Organische Synthesen mit Übergangsmetall‐Komplexen, 57. 4,5‐Homotropilidene durch intramolekulare Cyclopropanierung von (Cycloheptatrienylmethyl)carbenchrom‐ oder ‐wolfram‐Komplexen

Organic Syntheses via Transition Metal Complexes, 57 [1] . — 4,5‐Homotropilidenes by Intramolecular Cyclopropanation of (Cycloheptatrienylmethyl)carbenechromium or ‐tungsten Complexes (Cycloheptatrienylmethyl)carbene complexes L n M=C(OEt)‐CH 2 C 7 H 7 [ 3 : L n M=Cr(CO) 5 ( a ), W(CO) 5 ( b )] are obtained in yields of 80% by the reaction of the corresponding methylcarbene complexes L n M=C(OEt)CH 3 1 with tropylium tetrafluoroborate ( 2 ) in THF/Et 3 N. Alkylation of 3 with 2 gives [bis(cycloheptatrienyl)methyl]carbene complexes L n M=C(OEt)CH(C 7 H 7 ) 2 [ 4 : L n M=Cr(CO) 5 ( a ), W(CO) 5 ( b )]. Thermolysis of 3 leads to the formation of an equilibrium mixture of the 4,5‐homotropilidenes 5 and 6 . According to NMR measurements and AM1 calculations the formation of 6 is strongly favored. An equilibrium between 4,5‐homotropilidene complexes is significantly different from that of the metal‐free ligands. By the reaction of 5/6 with bis(ethylene)rhodium 1,3‐pentanedionate ( 8 ) the complexes 9 and 10 of both 4,5‐homotropilidenes 5 and 6 are obtained in a 1:3 ratio.

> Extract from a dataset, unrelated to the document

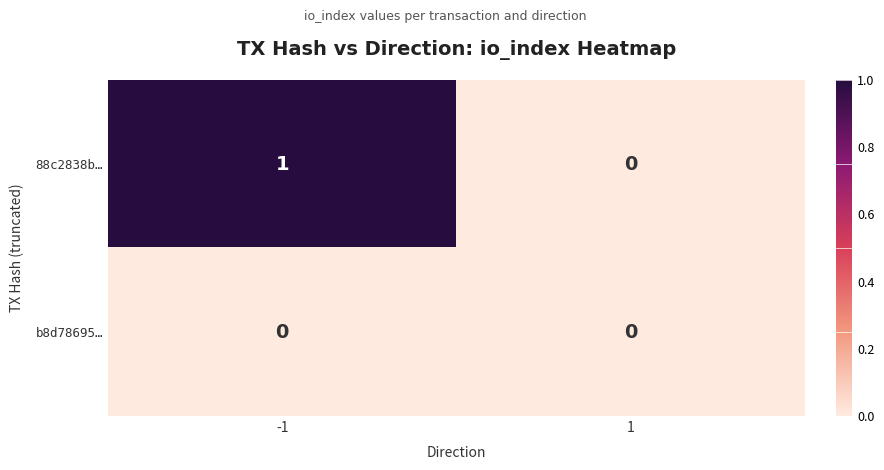

Which series has the largest range (max minus min)?

88c2838b…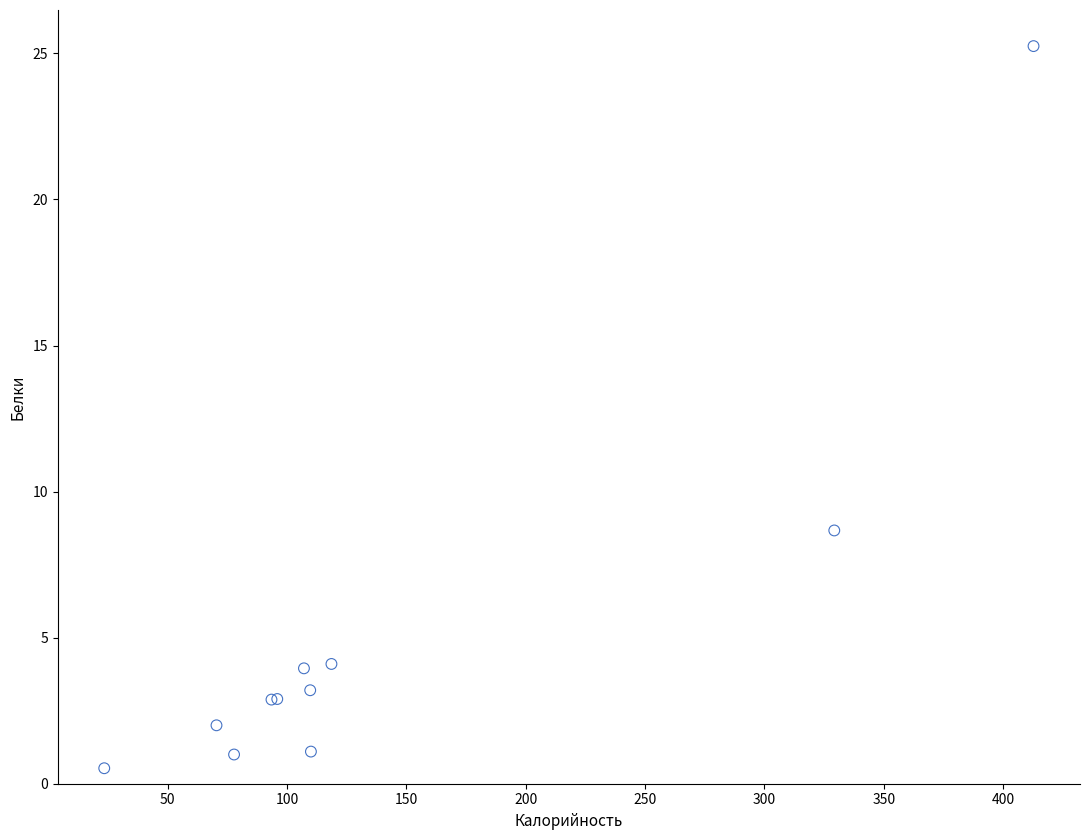

What Y value in the scatter plot is closest to 12?

8.7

The (1,5‐diene)rhodium(I) complexes 9 and 10 are nonfluxional and configurationally moderately stable at 20°C. The reaction of 5/6 with Fe 2 (CO) 9 gives the π‐allyl,σ complexes 11 and 12 in a 10:3 ratio, both of which may be derived from the minor 4,5‐homotropilidene isomer 5 . In 11 a vinylcyclopropane unit of 5 serves as a four‐electron donor for a Fe(CO) 3 group. In 12 the 4,5‐homotropilidene unit is coordinated as a six‐electron donor to a Fe 2 (CO) 6 unit.